DOCUMENT SEGMENT ▸
◇ ◇ ◇ ◇

Fiscal Purgatory

Taxes and Justice

By Luigino Bruni

Published on on 18/03/2010

Once again, we speak again about fiscal reform and the fight against tax evasion, a disease not only of the fiscal system but of all civil life as it undermines the roots of the "social pact" between citizens. Today, in a modern democracy, we should often remember the logic of taxation. Taxes (and levies) have three goals: they serve to redistribute income and wealth from the rich to the poor; they are an instrument to encourage the consumption of meritorious goods (art, education, culture...); and finally they serve to finance public goods, like streets, security or health.

All three of these functions make sense within a society that feels itself linked by a pact, as it has a collective dimension which is greater than a sum of contracts and individual and private actions. Let´s think, for example, of public goods: if they cost 1000 and there are 100 of us paying our taxes, each one of us contributes 10 on average. But if we are 100 citizens and only 50 of these pay their taxes, whoever contributes pays 20, for themselves and for their "wily" co-citizens. That is why the social pact is undermined when tax evasion exceeds a critical threshold. It breaks the trust that keeps people and any political community together.

When We talk about the scandal of fiscal paradises - "places" where recycled money often travels, oozing with violence and blood - we should remember that fiscal purgatories also exist. They are where people who, even due to the sly person´s paradise, find themselves under too much unjust and unsustainable fiscal pressure. It´s a purgatory that transforms itself into hell when an entrepreneur that lives legally in sectors of high fiscal evasion is forced to close his business. The fiscal culture changes then over the long run, with the fatiguing art of daily virtuous actions, starting in school. It is not easy to answer a child who asks, "why do fiscal paradises exist?" but we can always wish him that his generation be the first to eliminate this collective shame.

◇ ◇ ◇ ◇

ENTRIES PROVIDED ▸
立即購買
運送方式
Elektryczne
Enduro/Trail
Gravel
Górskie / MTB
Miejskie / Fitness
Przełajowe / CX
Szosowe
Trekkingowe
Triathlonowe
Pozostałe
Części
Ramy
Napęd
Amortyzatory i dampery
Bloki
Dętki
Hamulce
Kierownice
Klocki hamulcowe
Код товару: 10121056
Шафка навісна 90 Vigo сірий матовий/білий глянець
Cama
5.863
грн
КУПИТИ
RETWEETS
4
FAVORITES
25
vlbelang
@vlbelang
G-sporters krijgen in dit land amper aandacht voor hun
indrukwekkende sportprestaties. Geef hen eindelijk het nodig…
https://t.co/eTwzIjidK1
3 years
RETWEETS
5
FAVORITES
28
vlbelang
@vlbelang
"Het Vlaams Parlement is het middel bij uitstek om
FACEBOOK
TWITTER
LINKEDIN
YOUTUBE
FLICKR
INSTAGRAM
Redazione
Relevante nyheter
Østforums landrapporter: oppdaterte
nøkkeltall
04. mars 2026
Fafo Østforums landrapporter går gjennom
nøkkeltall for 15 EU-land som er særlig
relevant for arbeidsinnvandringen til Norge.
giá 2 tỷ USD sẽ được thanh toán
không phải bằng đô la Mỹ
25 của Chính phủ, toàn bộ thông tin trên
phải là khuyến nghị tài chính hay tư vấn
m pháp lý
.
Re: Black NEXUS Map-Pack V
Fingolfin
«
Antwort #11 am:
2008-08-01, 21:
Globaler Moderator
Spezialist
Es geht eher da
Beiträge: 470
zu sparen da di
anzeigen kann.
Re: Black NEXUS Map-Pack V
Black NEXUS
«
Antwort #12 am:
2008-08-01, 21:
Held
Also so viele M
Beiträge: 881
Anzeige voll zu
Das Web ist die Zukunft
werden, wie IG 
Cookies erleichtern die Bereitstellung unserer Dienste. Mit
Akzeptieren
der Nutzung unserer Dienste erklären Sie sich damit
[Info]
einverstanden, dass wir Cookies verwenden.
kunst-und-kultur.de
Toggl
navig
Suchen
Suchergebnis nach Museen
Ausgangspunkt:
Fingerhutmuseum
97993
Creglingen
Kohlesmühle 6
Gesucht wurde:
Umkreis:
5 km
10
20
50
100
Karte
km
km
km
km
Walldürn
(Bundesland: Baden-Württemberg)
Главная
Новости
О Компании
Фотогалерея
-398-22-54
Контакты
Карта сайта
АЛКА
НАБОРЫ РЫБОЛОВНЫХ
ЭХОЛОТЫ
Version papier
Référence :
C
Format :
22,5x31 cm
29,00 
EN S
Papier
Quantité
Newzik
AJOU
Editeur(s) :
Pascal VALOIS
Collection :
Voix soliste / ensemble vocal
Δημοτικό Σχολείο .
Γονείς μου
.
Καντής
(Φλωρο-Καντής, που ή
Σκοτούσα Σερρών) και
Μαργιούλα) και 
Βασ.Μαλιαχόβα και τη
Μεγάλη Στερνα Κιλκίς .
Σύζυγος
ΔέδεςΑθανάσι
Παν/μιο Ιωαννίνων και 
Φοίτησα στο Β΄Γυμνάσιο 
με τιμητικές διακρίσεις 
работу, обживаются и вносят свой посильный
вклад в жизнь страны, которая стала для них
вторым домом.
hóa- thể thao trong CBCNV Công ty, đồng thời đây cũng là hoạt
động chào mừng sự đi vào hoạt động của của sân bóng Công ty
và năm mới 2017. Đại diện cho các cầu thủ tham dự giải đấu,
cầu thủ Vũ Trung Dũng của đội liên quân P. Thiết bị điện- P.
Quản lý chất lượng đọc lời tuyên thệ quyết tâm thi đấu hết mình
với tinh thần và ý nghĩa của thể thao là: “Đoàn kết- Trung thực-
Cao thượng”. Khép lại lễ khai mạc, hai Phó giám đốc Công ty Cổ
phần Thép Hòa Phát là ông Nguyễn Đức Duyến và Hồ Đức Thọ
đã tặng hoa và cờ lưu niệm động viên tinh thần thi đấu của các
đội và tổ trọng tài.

◇ ◇ ◇ ◇

Answer these questions from the essay on fiscal purgatory.
1. What three goals of taxes does it list?
2. In its public-goods example, how much does each paying citizen contribute when only 50 of 100 citizens pay their taxes?
3. When does a fiscal purgatory transform itself into hell?

1. Taxes redistribute income and wealth from the rich to the poor, encourage the consumption of meritorious goods such as art, education and culture, and finance public goods like streets, security or health.
2. 20 each.
3. When an entrepreneur who lives legally in sectors of high fiscal evasion is forced to close his business.